London (dpa) - Obwohl die Tour de France am Wochenende erstmals in London gestartet ist, mussten britische Radsportfans in den Nachrichtensendungen lange warten, ehe sie darüber etwas erfuhren.
Die Tennis-Endspiele in Wimbledon und das Formel-1-Rennen in Silverstone waren den Fernsehmachern wichtiger. Trotzdem säumten Millionen Engländer den Streckenrand und trotzten damit der Terrorgefahr, die eine Woche nach den missglückten Autobombenanschlägen in Glasgow und London über dem Land liegt.
Bereits in den frühen Morgenstunden rückten die ersten Zuschauer vor dem Buckingham Palast mit Klappstuhl, Kühltasche und Picknick- Decke an, um sich die besten Plätze zu sichern. Dicht gedrängt in Sechser-Reihen standen sie entlang des 7,9 Kilometer langen Stadtkurses, dem offiziellen Prolog. Die meisten hatten neben einem Stadtplan, auf dem der Streckenverlauf eingezeichnet war, auch noch die nötigen Tipps der Experten zur Hand.
«Ihr werdet keine Ahnung haben, was da abgeht, aber seid ganz entspannt.

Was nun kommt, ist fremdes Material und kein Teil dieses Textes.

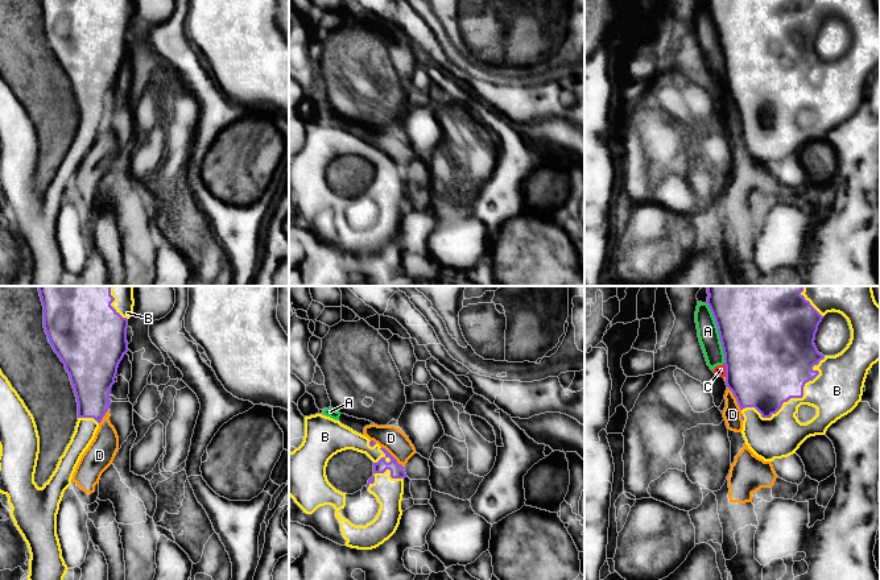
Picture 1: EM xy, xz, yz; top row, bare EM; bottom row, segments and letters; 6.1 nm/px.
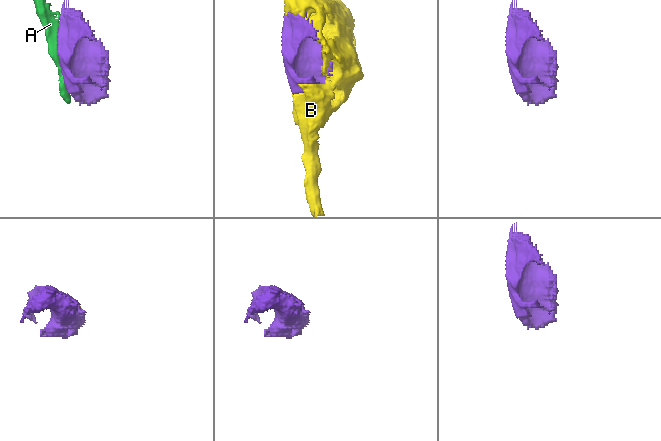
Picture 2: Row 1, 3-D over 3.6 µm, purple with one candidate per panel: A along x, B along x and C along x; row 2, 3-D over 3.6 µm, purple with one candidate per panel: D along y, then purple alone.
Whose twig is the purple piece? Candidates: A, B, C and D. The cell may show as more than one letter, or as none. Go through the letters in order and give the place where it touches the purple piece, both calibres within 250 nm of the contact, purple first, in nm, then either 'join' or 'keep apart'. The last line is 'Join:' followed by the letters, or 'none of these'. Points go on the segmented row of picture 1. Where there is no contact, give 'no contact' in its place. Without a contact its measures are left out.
A: yz (718, 331) | 500/130 nm | keep apart
B: yz (793, 397) | 500/300 nm | join
C: yz (726, 371) | 500/60 nm | keep apart
D: xz (392, 456) | 80/150 nm | keep apart
Join: B

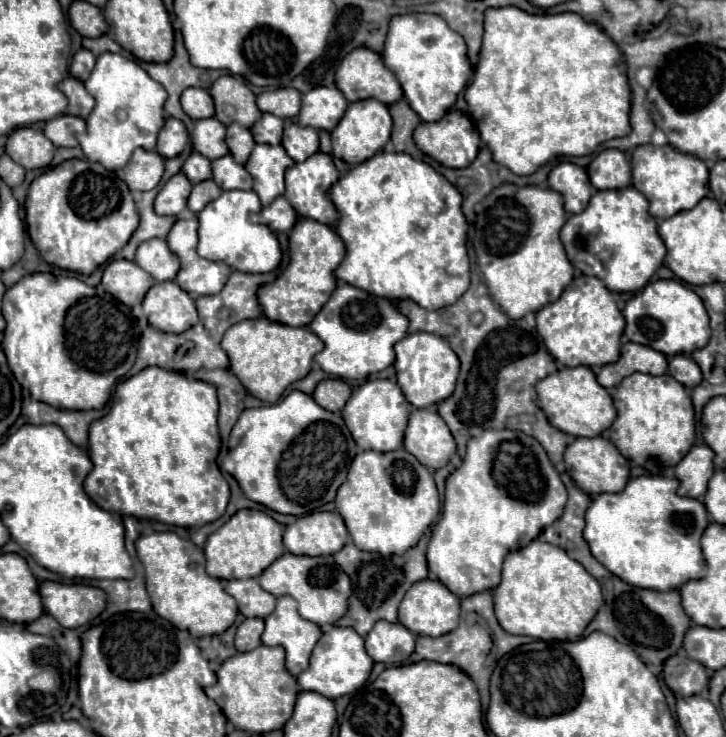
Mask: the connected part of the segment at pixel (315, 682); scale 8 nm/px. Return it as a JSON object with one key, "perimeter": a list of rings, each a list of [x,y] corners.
{"perimeter":[[[332,626],[316,642],[310,658],[310,666],[306,672],[298,676],[298,684],[302,690],[318,692],[330,700],[336,700],[340,696],[346,696],[358,690],[370,678],[372,666],[374,666],[374,660],[364,650],[364,638],[354,628]]]}

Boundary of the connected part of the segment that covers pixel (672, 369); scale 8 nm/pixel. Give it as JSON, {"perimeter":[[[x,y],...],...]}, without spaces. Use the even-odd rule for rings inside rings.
{"perimeter":[[[674,356],[668,362],[668,374],[672,378],[676,378],[678,382],[682,382],[686,388],[694,388],[702,382],[702,372],[700,366],[686,356]]]}

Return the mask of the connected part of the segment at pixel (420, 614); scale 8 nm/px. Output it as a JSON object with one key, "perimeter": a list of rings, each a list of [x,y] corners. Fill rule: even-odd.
{"perimeter":[[[426,578],[422,582],[416,582],[404,596],[400,610],[398,610],[398,620],[402,626],[406,626],[412,634],[426,634],[426,636],[442,636],[454,630],[458,626],[460,618],[460,598],[452,594],[440,580]]]}

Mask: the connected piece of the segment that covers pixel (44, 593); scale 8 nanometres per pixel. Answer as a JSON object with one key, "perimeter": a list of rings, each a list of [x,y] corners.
{"perimeter":[[[42,582],[40,596],[46,612],[64,628],[78,628],[106,608],[106,594],[94,586]]]}

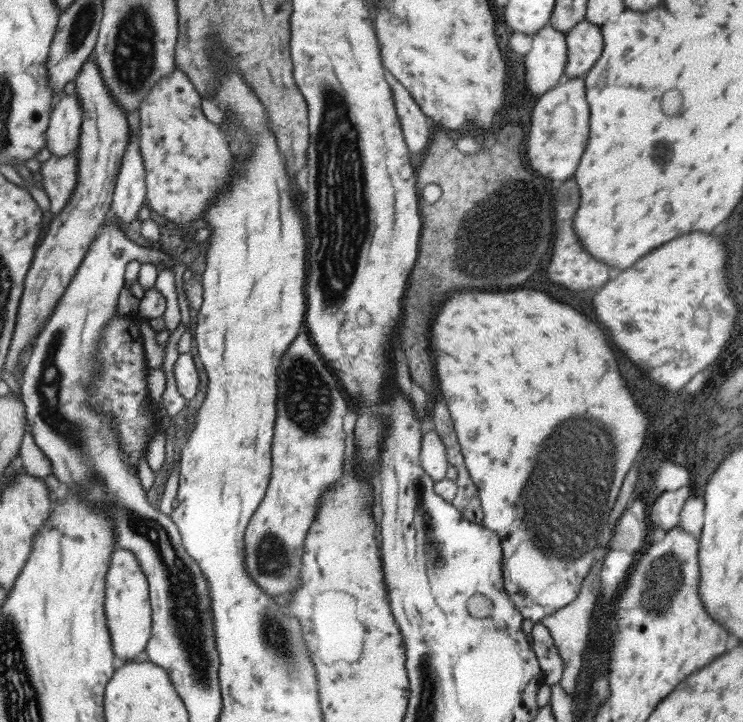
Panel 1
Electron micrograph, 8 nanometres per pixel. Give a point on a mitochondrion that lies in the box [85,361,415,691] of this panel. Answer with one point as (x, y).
(277, 635)

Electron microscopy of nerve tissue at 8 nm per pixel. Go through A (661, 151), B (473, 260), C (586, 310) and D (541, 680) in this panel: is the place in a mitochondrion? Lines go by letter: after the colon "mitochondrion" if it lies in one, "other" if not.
A: mitochondrion
B: mitochondrion
C: other
D: other

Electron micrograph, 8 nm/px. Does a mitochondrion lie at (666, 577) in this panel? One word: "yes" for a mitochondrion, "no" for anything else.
yes

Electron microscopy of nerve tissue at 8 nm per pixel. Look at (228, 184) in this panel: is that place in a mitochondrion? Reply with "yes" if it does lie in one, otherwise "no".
no

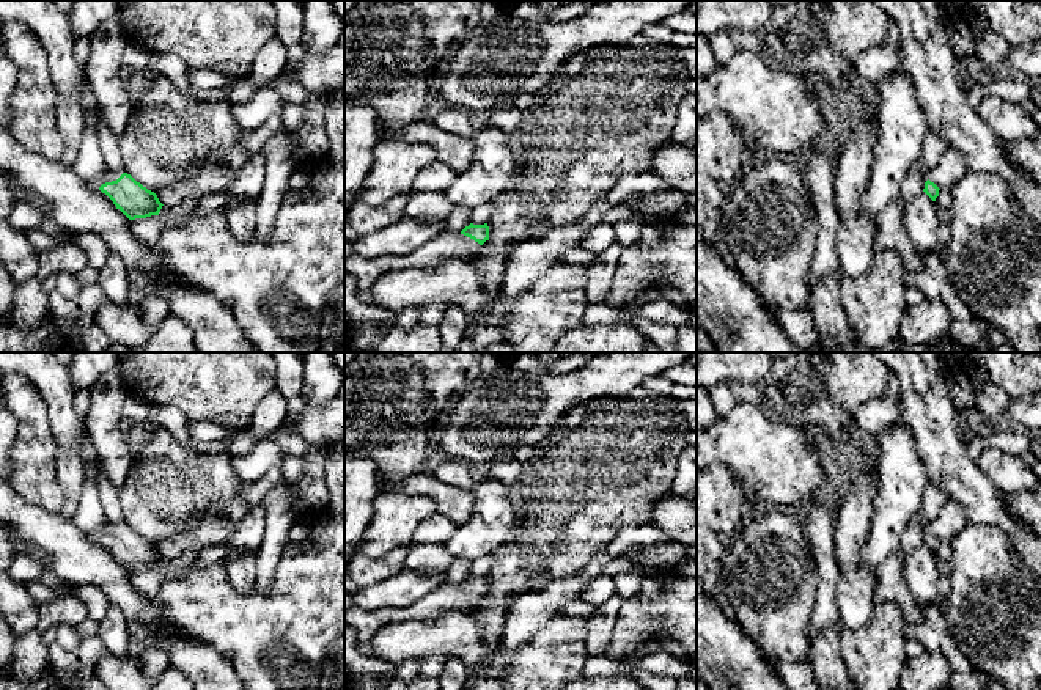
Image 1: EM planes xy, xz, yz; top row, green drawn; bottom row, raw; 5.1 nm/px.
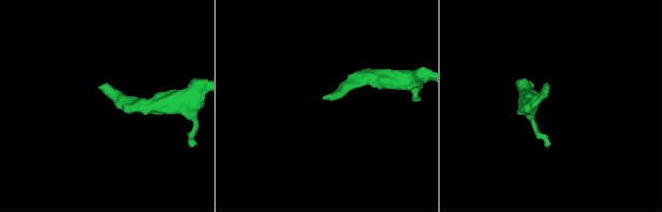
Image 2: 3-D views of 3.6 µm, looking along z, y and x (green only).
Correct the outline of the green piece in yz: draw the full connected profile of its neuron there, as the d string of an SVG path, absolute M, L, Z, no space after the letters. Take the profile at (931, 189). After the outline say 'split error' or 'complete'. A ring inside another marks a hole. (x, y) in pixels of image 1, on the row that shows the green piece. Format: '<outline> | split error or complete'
M947 148L937 165L928 171L928 181L923 192L936 201L942 187L951 187L966 171L969 165L961 152Z | split error

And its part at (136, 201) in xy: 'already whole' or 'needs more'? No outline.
needs more

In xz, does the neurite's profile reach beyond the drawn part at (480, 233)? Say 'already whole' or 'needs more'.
needs more

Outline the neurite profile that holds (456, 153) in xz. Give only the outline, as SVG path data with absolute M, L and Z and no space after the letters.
M426 118L388 135L387 140L426 143L436 149L437 160L454 170L458 174L469 168L475 152L475 143L472 138L462 138L451 132L445 132L434 121Z

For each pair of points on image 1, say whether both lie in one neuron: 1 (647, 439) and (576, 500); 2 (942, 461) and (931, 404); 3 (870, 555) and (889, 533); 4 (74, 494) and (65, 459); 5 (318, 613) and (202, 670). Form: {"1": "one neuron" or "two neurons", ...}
{"1": "one neuron", "2": "one neuron", "3": "one neuron", "4": "one neuron", "5": "two neurons"}

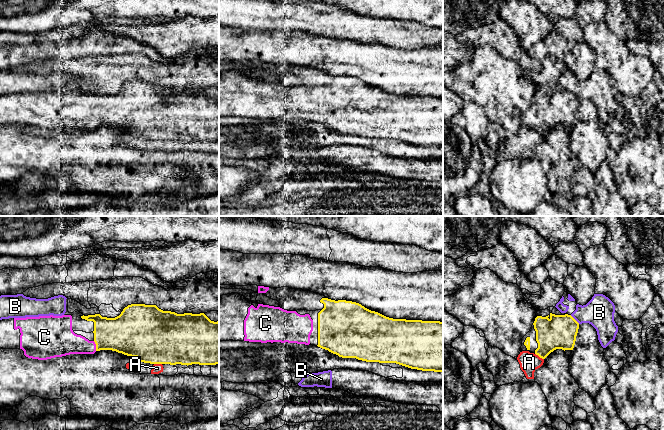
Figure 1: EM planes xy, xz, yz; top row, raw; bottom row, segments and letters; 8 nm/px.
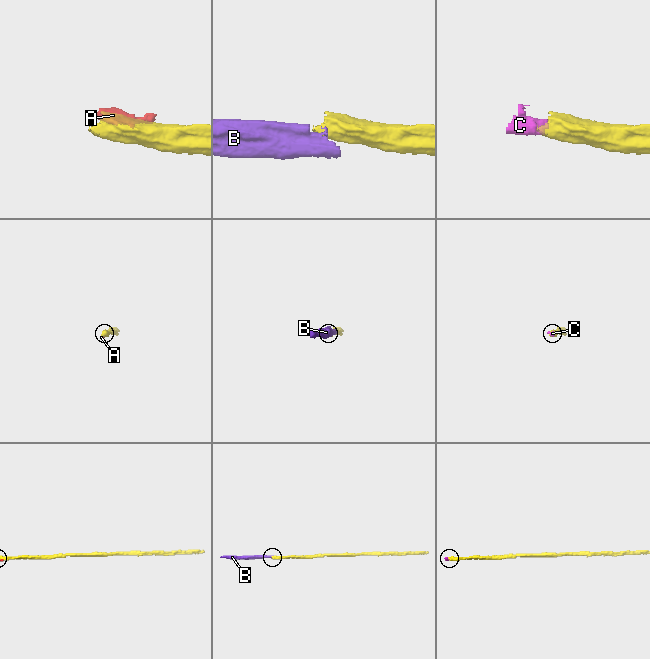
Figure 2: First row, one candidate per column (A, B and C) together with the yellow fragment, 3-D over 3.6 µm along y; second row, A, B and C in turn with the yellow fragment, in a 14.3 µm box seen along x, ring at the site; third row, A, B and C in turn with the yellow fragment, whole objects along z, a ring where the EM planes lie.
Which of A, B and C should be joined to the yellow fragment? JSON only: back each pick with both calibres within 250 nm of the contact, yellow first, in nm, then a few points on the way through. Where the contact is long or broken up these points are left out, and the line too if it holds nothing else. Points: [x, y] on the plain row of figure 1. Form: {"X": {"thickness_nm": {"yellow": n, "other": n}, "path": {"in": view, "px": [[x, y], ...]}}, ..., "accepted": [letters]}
{"C": {"thickness_nm": {"yellow": 300, "other": 200}}, "accepted": ["C"]}

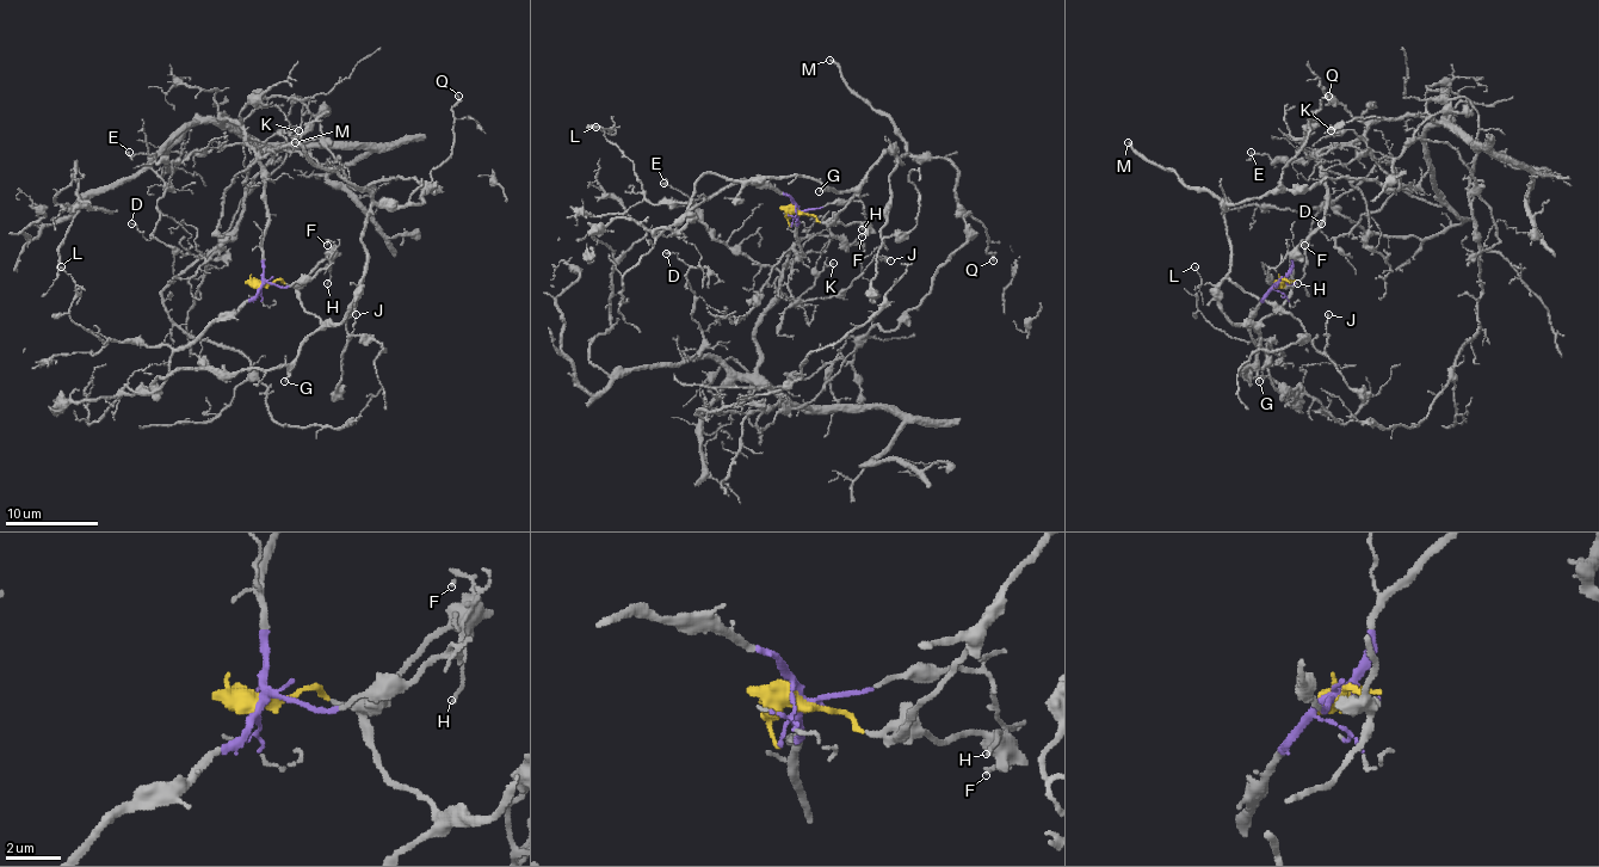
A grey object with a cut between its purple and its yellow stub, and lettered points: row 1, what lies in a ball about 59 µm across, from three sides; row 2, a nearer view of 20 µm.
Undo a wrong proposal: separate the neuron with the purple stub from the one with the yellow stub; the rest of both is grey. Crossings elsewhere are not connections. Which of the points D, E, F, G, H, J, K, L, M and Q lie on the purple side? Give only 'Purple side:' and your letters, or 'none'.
Purple side: D, E, K, L

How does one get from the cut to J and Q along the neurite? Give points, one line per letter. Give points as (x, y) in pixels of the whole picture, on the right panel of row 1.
J: (1278, 284), (1290, 297), (1259, 321), (1222, 309), (1232, 280), (1290, 312), (1320, 351), (1329, 314)
Q: (1278, 284), (1290, 289), (1283, 305), (1234, 324), (1220, 300), (1232, 253), (1222, 207), (1271, 191), (1329, 96)

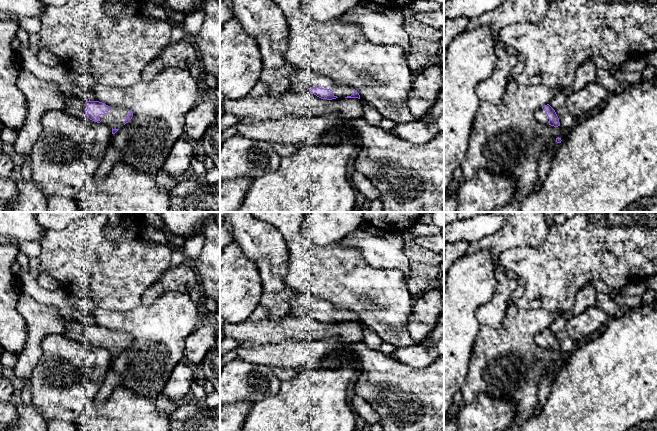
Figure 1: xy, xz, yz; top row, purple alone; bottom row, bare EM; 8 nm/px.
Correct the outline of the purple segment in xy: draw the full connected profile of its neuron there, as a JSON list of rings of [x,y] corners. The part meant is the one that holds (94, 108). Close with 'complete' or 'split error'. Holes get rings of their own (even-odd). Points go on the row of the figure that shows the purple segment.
[[[72,95],[65,100],[65,111],[71,115],[87,117],[97,123],[107,125],[112,134],[128,123],[133,113],[122,108],[113,108],[99,101],[85,101],[76,95]]]; split error

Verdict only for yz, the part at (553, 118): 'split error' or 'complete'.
split error

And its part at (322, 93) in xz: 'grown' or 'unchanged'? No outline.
grown

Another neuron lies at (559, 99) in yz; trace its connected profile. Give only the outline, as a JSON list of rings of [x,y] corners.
[[[560,91],[558,92],[554,98],[550,101],[549,105],[557,110],[558,108],[565,106],[566,96]]]

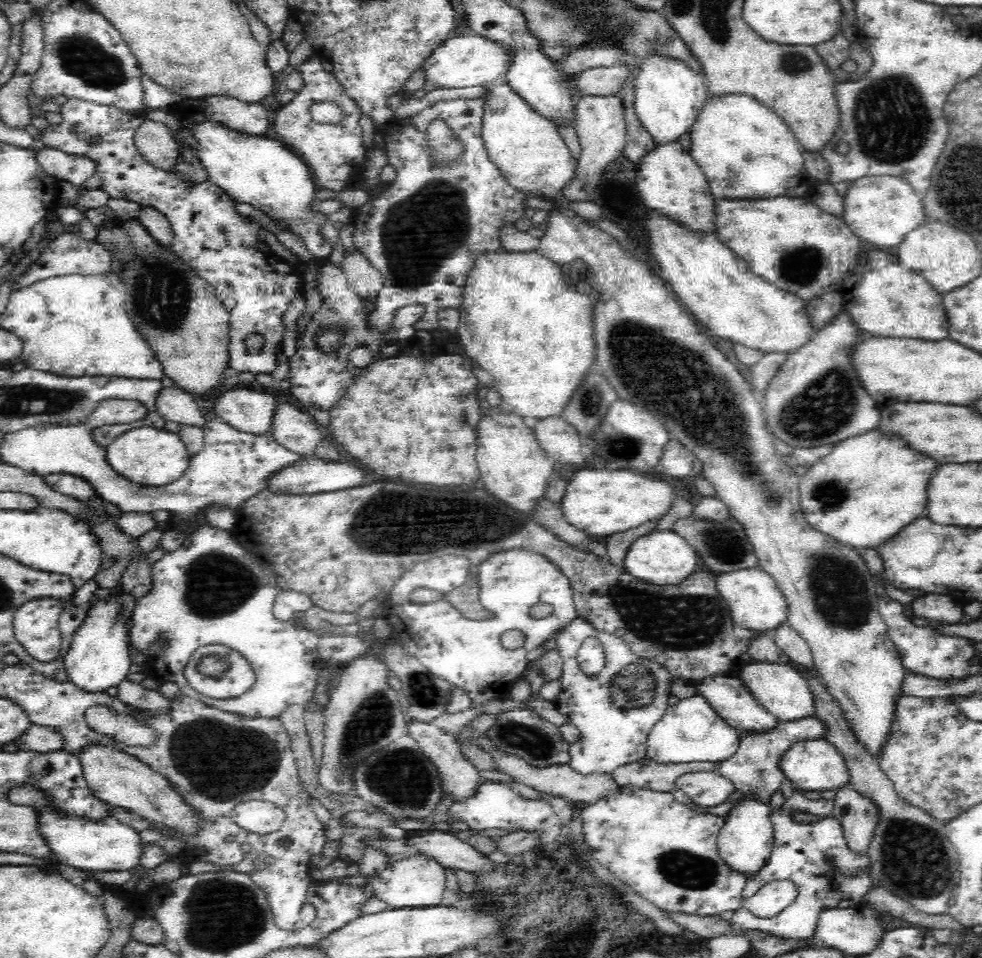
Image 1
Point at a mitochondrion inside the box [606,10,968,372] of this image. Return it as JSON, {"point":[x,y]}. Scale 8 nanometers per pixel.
{"point":[892,124]}

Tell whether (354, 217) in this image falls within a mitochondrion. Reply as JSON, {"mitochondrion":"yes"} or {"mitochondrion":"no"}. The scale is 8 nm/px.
{"mitochondrion":"no"}

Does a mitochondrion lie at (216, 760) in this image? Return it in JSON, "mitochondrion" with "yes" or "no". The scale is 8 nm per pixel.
{"mitochondrion":"yes"}

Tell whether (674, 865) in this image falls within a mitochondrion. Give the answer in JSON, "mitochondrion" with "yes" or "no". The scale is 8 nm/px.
{"mitochondrion":"yes"}

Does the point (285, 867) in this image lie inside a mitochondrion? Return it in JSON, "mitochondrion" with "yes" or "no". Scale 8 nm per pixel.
{"mitochondrion":"no"}

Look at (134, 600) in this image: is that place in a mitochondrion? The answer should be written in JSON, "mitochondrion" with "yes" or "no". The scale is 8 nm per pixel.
{"mitochondrion":"no"}

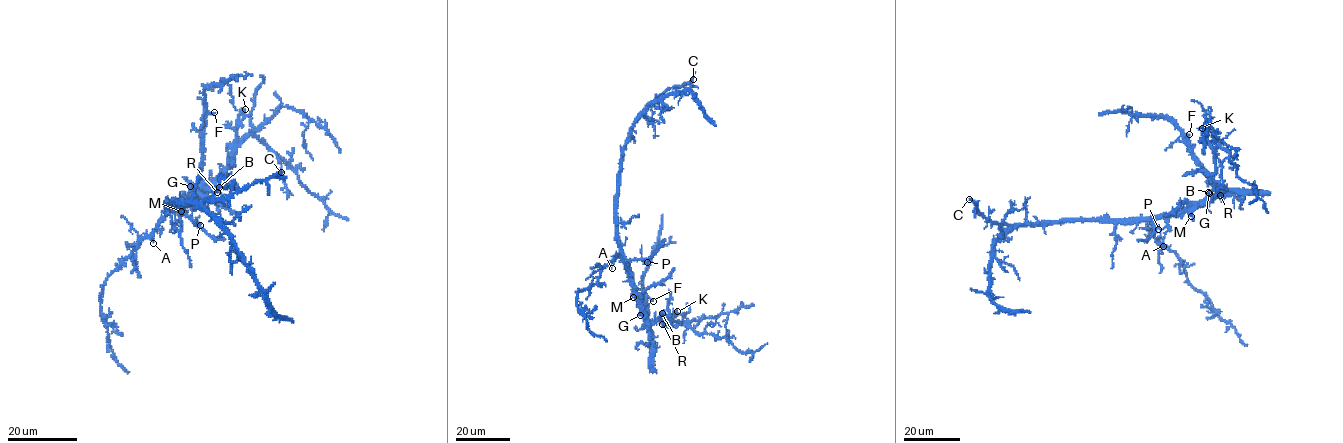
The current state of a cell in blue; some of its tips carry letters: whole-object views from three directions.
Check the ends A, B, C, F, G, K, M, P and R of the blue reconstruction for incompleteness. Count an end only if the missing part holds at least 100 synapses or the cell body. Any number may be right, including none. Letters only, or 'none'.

Betrachtet es als netten Ausflug und macht Picknick», hatte der Tour-Experte der Tageszeitung «Daily Mail» den weniger radsportbegeisterten Briten mit auf den Weg gegeben. Spätestens die Formulierung «Eure Kinder werden ihre helle Freude haben, rum zu rennen und die kostenlosen Papierhütchen einzusammeln, die von spärlich bekleideten Frauen verteilt werden» dürfte Väter und Mütter gleichermaßen überzeugt haben.
«Es ist die größte Radsportveranstaltung der Welt und ein Familiensport. Für mich gab es keinen Grund, die Familie nicht mitzubringen», sagte Dominic Harrison, der mit seinen Söhnen Edward (9) und Richard (7) im Londoner Hyde Park auf großen Leinwänden die Übertragung verfolgte. Etwas verwundert nahm er zur Kenntnis, dass die Sandwiches nicht mit «cheese», sondern «fromage» belegt waren und auf den Absperrungen «public access interdit» stand. In der aufgebauten Zeltstadt gab es sogar einen französischen Briefkasten.
Für Scotland Yard bedeutete das «schlimmste Wochenende des Jahres» Schwerstarbeit. Nach der Terrorwarnung der vergangenen Woche wurde jeder Beamte gebraucht, um bestmögliche Sicherheit zu garantieren. Zumal in London mit Wimbledon und dem Live-Earth-Konzert im ausverkauften Wembley-Stadion zwei weitere Weltereignisse stattfanden und Sondereinheiten auch zum Formel-1-Rennen nach Silverstone abkommandiert waren. Der zuständige Kommissar Tarique Ghaffur wertete den Polizei-Einsatz als «bedeutsamen Erfolg».
Londons Bürgermeister Ken Livingstone, der sich den Tour-Start angeblich 2,2 Millionen Euro kosten ließ, wollte mit den parallel stattfindenden Sportereignissen Erfahrungen im Hinblick auf Olympia 2012 sammeln. «Hat jemals jemand behauptet, dies würde kein Erfolg», fragte er sichtlich zufrieden in die Runde. Und der Leiter der Verkehrsbetriebe Peter Hendy frohlockte: «Das ist brillant. Wir sollten es wieder tun.» Vermutlich hatte er an dem Tag weder in der völlig überfüllten U-Bahn noch einem im Verkehrschaos fest sitzenden Bus gesessen.